Quote from: Jessica on November 08, 2018, 10:34:04 AM
As some may be aware, I've been part of a running group comprised of only cis- women and myself. Three out of four know of my transgender status, my wife, my best friend and one that was described as alternative friendly. Unfortunately my bestie and the other gal have grown skittish in interacting with 'Jessica' because of their relationship with my wife. I understand, though it does hurt to be only thought of my wife's husband instead of the friend I felt I was.
My bestie told me she was done with Jess, but still wanted to be friends. I feel that when she said your my friends husband only, it negated our personal friendship and moved it to one of acquaintance. How do I come to terms with that? To be shunned in one degree but welcomed in another. How can I feel comfortable with these women that professed total support then yank it out from under your feet?
My wife no longer runs because of a necessary hip replacement. She was the bond that drew us together as a running group. Though I've been asked to run in an upcoming reoccurring race, I feel out of place. The woman that asked me to was the one that does not know. The other two were silent. The only response I've gotten to group training is 'I haven't the time'.

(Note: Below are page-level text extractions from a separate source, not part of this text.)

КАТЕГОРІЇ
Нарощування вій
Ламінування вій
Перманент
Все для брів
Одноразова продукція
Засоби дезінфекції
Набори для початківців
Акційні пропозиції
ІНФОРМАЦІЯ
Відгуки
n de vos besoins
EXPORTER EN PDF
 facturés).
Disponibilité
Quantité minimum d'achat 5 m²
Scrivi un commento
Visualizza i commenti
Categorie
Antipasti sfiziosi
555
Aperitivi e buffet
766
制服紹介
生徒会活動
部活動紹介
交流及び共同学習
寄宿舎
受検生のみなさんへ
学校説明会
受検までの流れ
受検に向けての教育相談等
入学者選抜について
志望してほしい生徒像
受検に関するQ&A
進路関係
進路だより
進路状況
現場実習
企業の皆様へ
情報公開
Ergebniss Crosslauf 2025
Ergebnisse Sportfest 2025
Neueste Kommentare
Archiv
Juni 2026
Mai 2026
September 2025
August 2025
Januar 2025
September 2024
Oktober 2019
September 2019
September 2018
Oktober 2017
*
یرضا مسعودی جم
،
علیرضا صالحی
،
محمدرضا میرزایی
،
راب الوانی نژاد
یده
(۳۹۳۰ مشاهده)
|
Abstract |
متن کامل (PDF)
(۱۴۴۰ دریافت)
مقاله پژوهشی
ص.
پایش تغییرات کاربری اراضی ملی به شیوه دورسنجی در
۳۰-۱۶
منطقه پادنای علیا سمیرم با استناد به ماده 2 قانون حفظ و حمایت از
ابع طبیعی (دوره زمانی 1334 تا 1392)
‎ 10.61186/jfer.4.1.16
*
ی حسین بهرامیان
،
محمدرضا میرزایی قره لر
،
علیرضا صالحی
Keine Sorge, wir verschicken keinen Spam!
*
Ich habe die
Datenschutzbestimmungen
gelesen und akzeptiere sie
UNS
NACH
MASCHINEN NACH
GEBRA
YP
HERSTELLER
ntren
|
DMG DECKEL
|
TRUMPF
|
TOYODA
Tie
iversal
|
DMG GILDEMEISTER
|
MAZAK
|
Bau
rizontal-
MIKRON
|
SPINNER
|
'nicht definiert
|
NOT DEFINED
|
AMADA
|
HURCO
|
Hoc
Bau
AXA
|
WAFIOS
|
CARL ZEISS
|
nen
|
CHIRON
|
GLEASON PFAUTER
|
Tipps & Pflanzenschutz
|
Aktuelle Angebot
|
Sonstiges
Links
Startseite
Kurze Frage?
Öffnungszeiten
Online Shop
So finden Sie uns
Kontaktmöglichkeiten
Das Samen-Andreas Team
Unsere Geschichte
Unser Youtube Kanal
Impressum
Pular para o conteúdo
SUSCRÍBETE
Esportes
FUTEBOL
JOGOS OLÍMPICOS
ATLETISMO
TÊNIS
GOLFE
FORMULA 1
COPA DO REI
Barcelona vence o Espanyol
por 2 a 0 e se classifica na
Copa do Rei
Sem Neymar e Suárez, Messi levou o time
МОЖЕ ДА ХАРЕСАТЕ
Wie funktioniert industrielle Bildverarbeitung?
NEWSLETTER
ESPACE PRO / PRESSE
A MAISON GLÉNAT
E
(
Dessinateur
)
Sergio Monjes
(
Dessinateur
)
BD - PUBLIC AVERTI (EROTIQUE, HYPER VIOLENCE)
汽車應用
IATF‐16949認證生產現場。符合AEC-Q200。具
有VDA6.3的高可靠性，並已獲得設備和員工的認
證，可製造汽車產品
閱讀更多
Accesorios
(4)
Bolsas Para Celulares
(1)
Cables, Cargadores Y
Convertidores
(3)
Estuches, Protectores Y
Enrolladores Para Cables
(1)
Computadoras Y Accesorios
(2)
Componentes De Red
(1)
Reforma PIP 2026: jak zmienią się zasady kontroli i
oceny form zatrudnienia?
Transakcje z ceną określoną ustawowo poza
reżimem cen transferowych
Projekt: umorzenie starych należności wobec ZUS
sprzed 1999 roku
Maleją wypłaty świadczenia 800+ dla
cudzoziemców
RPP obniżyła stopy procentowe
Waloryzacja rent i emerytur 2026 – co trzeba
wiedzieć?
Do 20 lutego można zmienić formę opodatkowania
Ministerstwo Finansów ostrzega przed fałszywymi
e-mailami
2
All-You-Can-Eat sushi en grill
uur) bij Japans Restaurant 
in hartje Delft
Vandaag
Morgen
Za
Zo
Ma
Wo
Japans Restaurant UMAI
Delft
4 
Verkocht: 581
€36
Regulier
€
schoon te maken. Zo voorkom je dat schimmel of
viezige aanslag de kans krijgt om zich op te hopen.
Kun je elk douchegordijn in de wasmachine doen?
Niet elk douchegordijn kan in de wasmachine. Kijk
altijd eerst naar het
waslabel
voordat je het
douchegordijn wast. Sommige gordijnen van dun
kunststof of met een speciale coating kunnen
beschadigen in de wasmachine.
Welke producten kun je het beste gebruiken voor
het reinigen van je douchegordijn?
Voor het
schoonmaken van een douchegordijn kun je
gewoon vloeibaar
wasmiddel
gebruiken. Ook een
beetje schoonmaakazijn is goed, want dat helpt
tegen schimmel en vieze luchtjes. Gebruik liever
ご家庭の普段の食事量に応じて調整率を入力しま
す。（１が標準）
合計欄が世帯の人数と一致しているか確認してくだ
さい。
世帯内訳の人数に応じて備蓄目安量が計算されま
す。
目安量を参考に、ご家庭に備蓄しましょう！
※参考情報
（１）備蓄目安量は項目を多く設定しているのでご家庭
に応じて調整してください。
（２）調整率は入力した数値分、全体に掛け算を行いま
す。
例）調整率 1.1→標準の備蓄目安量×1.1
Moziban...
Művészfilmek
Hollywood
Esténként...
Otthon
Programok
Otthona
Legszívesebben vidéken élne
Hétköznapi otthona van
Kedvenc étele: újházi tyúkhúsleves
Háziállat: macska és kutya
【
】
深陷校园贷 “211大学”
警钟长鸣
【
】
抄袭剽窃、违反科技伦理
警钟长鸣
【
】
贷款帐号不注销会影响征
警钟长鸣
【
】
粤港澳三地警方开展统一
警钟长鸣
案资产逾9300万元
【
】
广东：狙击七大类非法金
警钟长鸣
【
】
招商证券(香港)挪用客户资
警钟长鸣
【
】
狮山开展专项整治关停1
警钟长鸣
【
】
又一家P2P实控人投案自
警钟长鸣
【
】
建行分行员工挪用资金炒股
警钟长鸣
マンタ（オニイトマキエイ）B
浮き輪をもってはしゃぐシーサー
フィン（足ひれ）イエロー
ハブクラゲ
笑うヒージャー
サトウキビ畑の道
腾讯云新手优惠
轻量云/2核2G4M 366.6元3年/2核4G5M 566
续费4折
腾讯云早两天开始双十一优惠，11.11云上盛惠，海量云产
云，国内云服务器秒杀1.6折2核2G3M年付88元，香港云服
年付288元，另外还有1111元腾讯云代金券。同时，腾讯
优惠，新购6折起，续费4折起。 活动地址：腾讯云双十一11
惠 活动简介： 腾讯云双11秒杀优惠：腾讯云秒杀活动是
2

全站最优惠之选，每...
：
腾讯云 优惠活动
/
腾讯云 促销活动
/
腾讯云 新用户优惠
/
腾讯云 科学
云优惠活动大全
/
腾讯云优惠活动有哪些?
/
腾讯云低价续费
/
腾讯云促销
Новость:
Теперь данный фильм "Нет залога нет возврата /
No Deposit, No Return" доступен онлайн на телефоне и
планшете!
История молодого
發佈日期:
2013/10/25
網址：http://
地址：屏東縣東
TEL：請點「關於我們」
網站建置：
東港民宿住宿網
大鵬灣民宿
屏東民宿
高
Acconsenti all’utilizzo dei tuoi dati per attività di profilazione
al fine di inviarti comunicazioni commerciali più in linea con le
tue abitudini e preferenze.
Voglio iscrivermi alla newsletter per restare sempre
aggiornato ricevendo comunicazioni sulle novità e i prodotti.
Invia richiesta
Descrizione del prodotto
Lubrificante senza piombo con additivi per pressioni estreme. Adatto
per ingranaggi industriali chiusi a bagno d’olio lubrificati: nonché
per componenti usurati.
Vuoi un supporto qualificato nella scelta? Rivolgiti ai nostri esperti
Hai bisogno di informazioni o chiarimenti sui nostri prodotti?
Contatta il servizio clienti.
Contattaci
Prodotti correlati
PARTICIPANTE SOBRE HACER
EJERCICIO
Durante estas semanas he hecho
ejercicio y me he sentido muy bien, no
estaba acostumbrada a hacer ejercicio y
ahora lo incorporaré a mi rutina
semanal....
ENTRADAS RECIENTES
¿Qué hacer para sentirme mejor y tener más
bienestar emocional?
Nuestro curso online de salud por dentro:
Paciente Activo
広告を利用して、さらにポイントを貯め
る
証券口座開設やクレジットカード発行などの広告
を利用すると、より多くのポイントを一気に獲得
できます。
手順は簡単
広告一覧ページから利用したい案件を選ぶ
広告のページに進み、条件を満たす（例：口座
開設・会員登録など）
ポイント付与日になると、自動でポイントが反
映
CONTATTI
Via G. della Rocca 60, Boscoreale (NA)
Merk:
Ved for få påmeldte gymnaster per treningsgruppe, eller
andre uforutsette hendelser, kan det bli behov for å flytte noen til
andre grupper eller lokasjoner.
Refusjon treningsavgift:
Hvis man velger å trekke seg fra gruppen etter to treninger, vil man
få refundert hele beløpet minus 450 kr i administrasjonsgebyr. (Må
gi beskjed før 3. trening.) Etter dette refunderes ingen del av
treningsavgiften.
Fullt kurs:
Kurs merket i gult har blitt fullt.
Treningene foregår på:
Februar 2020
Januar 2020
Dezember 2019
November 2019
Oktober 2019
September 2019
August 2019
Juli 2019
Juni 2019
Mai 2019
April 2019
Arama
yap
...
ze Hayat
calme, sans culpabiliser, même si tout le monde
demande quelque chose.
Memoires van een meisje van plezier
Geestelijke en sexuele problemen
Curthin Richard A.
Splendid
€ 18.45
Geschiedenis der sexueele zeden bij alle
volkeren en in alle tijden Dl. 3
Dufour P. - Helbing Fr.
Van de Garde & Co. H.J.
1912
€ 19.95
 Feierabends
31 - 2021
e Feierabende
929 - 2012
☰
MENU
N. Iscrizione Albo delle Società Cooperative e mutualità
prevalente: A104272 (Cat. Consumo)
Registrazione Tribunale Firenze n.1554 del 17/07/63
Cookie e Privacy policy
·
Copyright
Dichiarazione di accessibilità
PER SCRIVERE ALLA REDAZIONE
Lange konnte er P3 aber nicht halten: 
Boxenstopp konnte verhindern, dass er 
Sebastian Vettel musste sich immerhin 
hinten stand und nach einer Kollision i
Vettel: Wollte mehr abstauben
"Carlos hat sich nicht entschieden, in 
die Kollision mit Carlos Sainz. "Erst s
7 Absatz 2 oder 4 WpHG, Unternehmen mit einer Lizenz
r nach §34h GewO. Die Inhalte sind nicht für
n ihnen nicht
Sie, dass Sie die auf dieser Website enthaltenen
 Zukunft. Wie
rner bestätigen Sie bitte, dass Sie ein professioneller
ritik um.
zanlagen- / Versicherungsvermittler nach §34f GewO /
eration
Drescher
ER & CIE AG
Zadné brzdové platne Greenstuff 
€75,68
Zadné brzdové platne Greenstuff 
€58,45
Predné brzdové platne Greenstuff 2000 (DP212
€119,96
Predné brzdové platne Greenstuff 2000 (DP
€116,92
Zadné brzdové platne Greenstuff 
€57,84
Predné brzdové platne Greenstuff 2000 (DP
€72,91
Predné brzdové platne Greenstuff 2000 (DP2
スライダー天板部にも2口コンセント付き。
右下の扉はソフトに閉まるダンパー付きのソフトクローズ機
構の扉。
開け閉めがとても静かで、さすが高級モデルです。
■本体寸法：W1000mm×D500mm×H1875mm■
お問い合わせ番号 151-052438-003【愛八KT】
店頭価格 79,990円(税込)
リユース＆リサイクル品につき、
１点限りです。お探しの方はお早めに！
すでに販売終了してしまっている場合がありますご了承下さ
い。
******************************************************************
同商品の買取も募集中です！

Do I abandon the group I've run with for the last 3-4 years?
Do I move on and avoid uncomfortable moments?
Honestly, I think I will have trouble looking in the eyes of those I feel betrayed my friendship, though my love for them was and is real.
🤷♀️ Jessica
@Jessica Dear Jess:I can definitely state that "I feel your pain" .... before I moved away and relocated to where I am now, I had a wide circle of very good friends that knew me only in my male mode. Well before I moved away I announced my plans to transition (still not going full-time yet... and still working in my male mode job) and those very good friends, many of which were life-long friends started to drop off one by one. Eventually
none of them to this day accept me as Danielle, and that non-acceptance also unfortunately goes for my family, mom and dad, etc...
While that for me was and still is very hurtful, I decided to move on and make new friends here in my new town in my new life.
I fully understand that your situation is much different with wife and kids... and you have a long established time in your town and your residence, etc...
I think I can understand why some of your wife's friends are leaving you out of their fold, probably they are feeling allegiance for your wife ... and the fact that they don't want to cause jealousy or any other problems in their relationship with your wife...
If I may I think I am suggesting is that you also find a circle of new friends that
do accept you as Jessica. You certainly possess an outgoing and friendly personality so making new friends and acquaintances should be something that is imminently successful. Start with people that you are acquainted with in your running groups, volunteer groups and clubs and expand your "circle" from there.
First and foremost,
continue to do as you have been doing and be loving, respectful and understanding of your wife's emotions as she is dealing with your transition and all of this with the running group friends and other issues.
I am just thinking out loud here, so what I am suggesting may not fit your needs and approach at all.... but do know that I am thinking of you as you navigate this mine field of emotions and personal relationships.
I always have an ear to listen and a shoulder to lean on for you.